▶ **Verilen Metin**:
↓
Reklam Görüntülerine Tıklayarak Kitap Siparişi Verebilirsiniz


Yusuf YAVUZYILMAZ


İslamcılık, Muhafazakar Dindarlık Ve İktidar Üzerine Yeni Notlar

Tartışılması gereken bir nokta da İslamcılıkta yaşanan değişimin dinamiği ile ilgilidir. ?Değişimin ana aktörü dış koşullar mı, yoksa iç eleştiri midir?? sorusu tartışmaya değer bir sorudur.


15.10.2018 Pazartesi

Yusuf Yavuzyılmaz

1-Dünya ve Türkiye´deki siyasal ve toplumsal değişimler, İslamcılığın hem genel ideolojik düşüncelerinde, hem siyasal algısında, hem de siyasal hedeflerinde önemli kırılmalara yol açmıştır. Bu kırılmada 1924- 1960, 1960- 1990 ve 1990 ve sonrası olarak dönemleştirilebilir. Bu dönemlerden ilki bekleyiş, ikincisi radikalleşme, üçüncüsü de değişim dönemleri olarak adlandırılabilir. Kuşkusuz bu tanımlamalar, bütün İslami hareketleri kapsamayacağı gibi, bu dönemlerdeki İslami oluşumların sınırlarını da göstermez. Yani değişimin olduğu 1990 sonrası, değişimi tümden reddeden ve değişim taleplerini tekfir eden, radikal akımlara da rastlamak mümkündür.
↑
▶ **Listelenen Öğeler**:
↓
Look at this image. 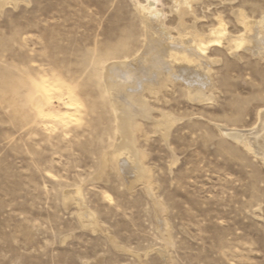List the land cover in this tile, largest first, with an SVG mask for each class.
Returning a JSON list of instances; mask_svg holds the SVG:
<instances>
[{
    "label": "rangeland",
    "instance_id": "obj_1",
    "mask_svg": "<svg viewBox=\"0 0 264 264\" xmlns=\"http://www.w3.org/2000/svg\"><path fill=\"white\" fill-rule=\"evenodd\" d=\"M157 6L175 27L173 1ZM193 8L186 32L205 35L221 16L236 36L237 10L264 21V0H198ZM143 41L131 0L0 9V264H264V163L216 127L258 124L264 58L213 53L222 61L212 65L206 103L191 101L181 83L149 97L153 117L177 119L167 144L150 121L137 143L161 213L145 186L130 188L117 169V123L101 80L108 57L129 58ZM46 86L56 94L41 113L33 103ZM77 190L99 222L94 230L65 200Z\"/></svg>",
    "mask_w": 264,
    "mask_h": 264
},
{
    "label": "bare ground",
    "instance_id": "obj_2",
    "mask_svg": "<svg viewBox=\"0 0 264 264\" xmlns=\"http://www.w3.org/2000/svg\"><path fill=\"white\" fill-rule=\"evenodd\" d=\"M131 1L142 20L143 45L129 58L108 57L101 80L117 123V138L112 154L117 169L126 175L123 178L129 185L141 182L153 198L151 172L144 164L145 154L137 147L139 135L144 133L142 122H152L167 144L170 129L177 119L164 112H160L157 118L153 117L152 106L148 104L149 97L157 101L160 94L181 83L191 101L202 104L213 100L210 89L214 84L212 65L222 61L213 57V53L239 59V51H243L256 58H264V21L248 19L243 10H237L236 20L243 30L236 36L229 34L221 16L218 17L219 26L203 35L194 29L189 32L185 30L184 19L194 14L193 4L198 0H172L178 20L175 27L168 25L165 13L157 6L161 0ZM19 3H29V0H0V9ZM172 31L176 35H172ZM39 94L33 107L42 113L41 108L52 102L56 92L53 87L46 86ZM216 127L222 135L241 144L264 163V109L260 110L258 124L252 129L229 128L218 124ZM108 159L105 158L104 164H109L111 159ZM65 200L78 206L79 218L84 226L92 230L99 227L96 216L84 207L79 190L65 192ZM153 201L156 212L162 213L163 205L154 198ZM159 223L163 227L164 232H161L164 233L165 241L169 243L167 222L160 219Z\"/></svg>",
    "mask_w": 264,
    "mask_h": 264
}]
</instances>
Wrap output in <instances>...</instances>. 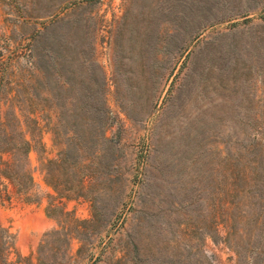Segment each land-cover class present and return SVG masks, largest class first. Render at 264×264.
Instances as JSON below:
<instances>
[{"label":"rangeland","instance_id":"obj_1","mask_svg":"<svg viewBox=\"0 0 264 264\" xmlns=\"http://www.w3.org/2000/svg\"><path fill=\"white\" fill-rule=\"evenodd\" d=\"M70 143L82 191L47 164ZM15 157L0 217L34 263L264 264V0H0L1 170ZM94 199L81 243L64 213ZM38 202L46 231L19 215Z\"/></svg>","mask_w":264,"mask_h":264},{"label":"trees","instance_id":"obj_2","mask_svg":"<svg viewBox=\"0 0 264 264\" xmlns=\"http://www.w3.org/2000/svg\"><path fill=\"white\" fill-rule=\"evenodd\" d=\"M86 107L88 109H94L91 105L87 104ZM74 138L76 139L77 145L83 144L84 141L80 137L78 132H75ZM100 143V155L97 158L101 169L108 170L110 166V161L106 159L109 156V153L112 152L113 148L110 141L105 138V133H101L98 137ZM20 145L22 147V154L27 159L29 152L32 149L31 140L21 139ZM18 159L15 157L13 162H5L4 168L1 170L0 168V176L6 179L10 184L13 185V177L10 175V171H13V168L16 167ZM84 157L80 153L79 147L73 148L67 146L64 150L58 153V156L54 160H48L47 164L49 166L55 167L57 171H59L65 179L60 180L59 185L64 189V191L68 192H75V191H82L84 188V178L86 176V171L88 166L84 165ZM79 171L78 173L76 172ZM23 174V179L25 180V184L27 187V191L33 186V178L29 170L25 169ZM78 174H80V177ZM76 177V178H75ZM25 190V191H26ZM17 192H20L18 188L16 189ZM60 200L65 199L71 200L68 196L58 195ZM97 200H93L92 205V219L90 220H83L79 221L73 219L69 213H64V216L68 218L71 224L75 226V237L81 242H84V232L91 227L97 225V223L102 219L99 214V207L96 204ZM54 233H58V230L53 231ZM61 240L65 239L67 235H59ZM60 240V239H59ZM43 245L40 244V247ZM10 255H13V259H10ZM0 264H44L43 260L39 257L37 258V262L34 263L30 256H22L15 247V234L12 232V226L10 221L3 220L0 217Z\"/></svg>","mask_w":264,"mask_h":264},{"label":"crops","instance_id":"obj_3","mask_svg":"<svg viewBox=\"0 0 264 264\" xmlns=\"http://www.w3.org/2000/svg\"><path fill=\"white\" fill-rule=\"evenodd\" d=\"M52 134V133H51ZM48 136V134L46 135ZM51 138V135H50ZM53 144L51 142V140L48 142L46 141L44 144V155L48 158H50L52 156L53 153ZM52 150V151H51ZM33 170L35 169L37 171V174H40L38 171V162H36L35 164H33L32 166ZM38 177L35 179L34 178V182H37V185H39L42 189H44L46 192H51L50 187L43 181V177L42 175H37ZM0 185L3 186V188L5 189L6 192H8V198L6 199V202L9 203L10 207H12L13 205H15L14 202V198L13 195L15 194V192L13 190H11V184L8 183V181L6 179H4L3 177L0 176ZM10 189V190H9ZM20 206V205H19ZM26 206V207H25ZM22 211L19 215H21L22 220H29V218H34L37 217L39 219V223H34L32 227H34V229H39L40 231H46L50 228H52L54 226V221L49 218L46 217L45 214V208L42 204L38 203H32V204H26L22 206ZM16 210V209H14ZM28 252L32 246L31 243H28L26 246H23L22 249H25ZM23 253V252H22Z\"/></svg>","mask_w":264,"mask_h":264}]
</instances>
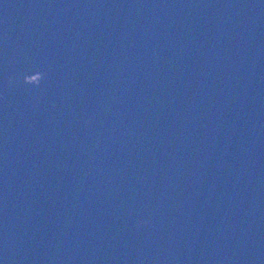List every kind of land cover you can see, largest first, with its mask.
Returning a JSON list of instances; mask_svg holds the SVG:
<instances>
[{
	"label": "water",
	"instance_id": "1",
	"mask_svg": "<svg viewBox=\"0 0 264 264\" xmlns=\"http://www.w3.org/2000/svg\"><path fill=\"white\" fill-rule=\"evenodd\" d=\"M0 264H264V0H0Z\"/></svg>",
	"mask_w": 264,
	"mask_h": 264
},
{
	"label": "clouds",
	"instance_id": "2",
	"mask_svg": "<svg viewBox=\"0 0 264 264\" xmlns=\"http://www.w3.org/2000/svg\"><path fill=\"white\" fill-rule=\"evenodd\" d=\"M25 75H26V74H24L23 77H22V81H23V83H24V84H31V85H33V86H39L40 81H41L42 78H43V76H41V78H40L39 81L33 82V81H31V80L26 79V78H25ZM10 83H11V82H10Z\"/></svg>",
	"mask_w": 264,
	"mask_h": 264
}]
</instances>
↑
▶ **İstenen 1**:
İslamcılık üzerine metinde 1990 ve sonrası dönem hangi adla anılıyor?
▶ **İstenen 2**:
İslamcılık üzerine metni son cümlesinden sonra sürdürün.

▶ **Yazılı Cevap 1**:
Değişim dönemi olarak adlandırılıyor.

▶ **Yazılı Cevap 2**:
2- İslamcıların iktidara yürüyüşleri ve sonrasında önlerine açılan yeni imkanlar değişimi ve dönüşümü tetiklemiştir. Özellikle ekonomi ve siyasal anlamda önlerine açılan yeni imkanlar, düşüncelerindeki değişimi de önemli ölçüde belirlemiştir.

3- İslamcıların kısa süren ve 28 Şubat darbesiyle kesilen iktidar deneyimleri, Türkiye ve dünya gerçekleriyle yüzleşmelerini sağlamıştır. Bu durum genellikle slogan düzeyinde olan radikalizmi yumuşatmıştır.

4- Anadolu coğrafyasının çoğulcu yapısı, İslamcılığın savunduğu total projeyi neredeyse imkansız hale getirmiştir. Bu durum, İslamcılığın özellikle siyasal anlayışını kökten etkileyip değiştirmiştir.

5- İslamcıların iktidar tecrübesi ve bu tecrübe sonunda kazandıkları ekonomik ve siyasal imkanlar, bu imkanların korunması düşüncesini doğurmuştur. Kuşkusuz Türkiye gibi devletin devasa büyüklüğü, etkisi ve yönlendirici gücü, iktidar sahiplerine yeni ve cazip imkanlar sunmaktadır.

6- Özellikle Özal tarafından başlatılan sosyolojik olarak siyasal çevrede yer alan muhafazakar dindarların siyasal merkeze yürüyüşlerinin doğurduğu imkanlar dünyasını kalıcı kılmak, düşüncede de belirli kırılmalara ve değişimlere yol açmıştır. Başlangıçta Özal politikalarına sert karşı çıkan İslamcılar, özellikle 28 Şubat darbesinin arkasından onu yeniden keşfetmişlerdir.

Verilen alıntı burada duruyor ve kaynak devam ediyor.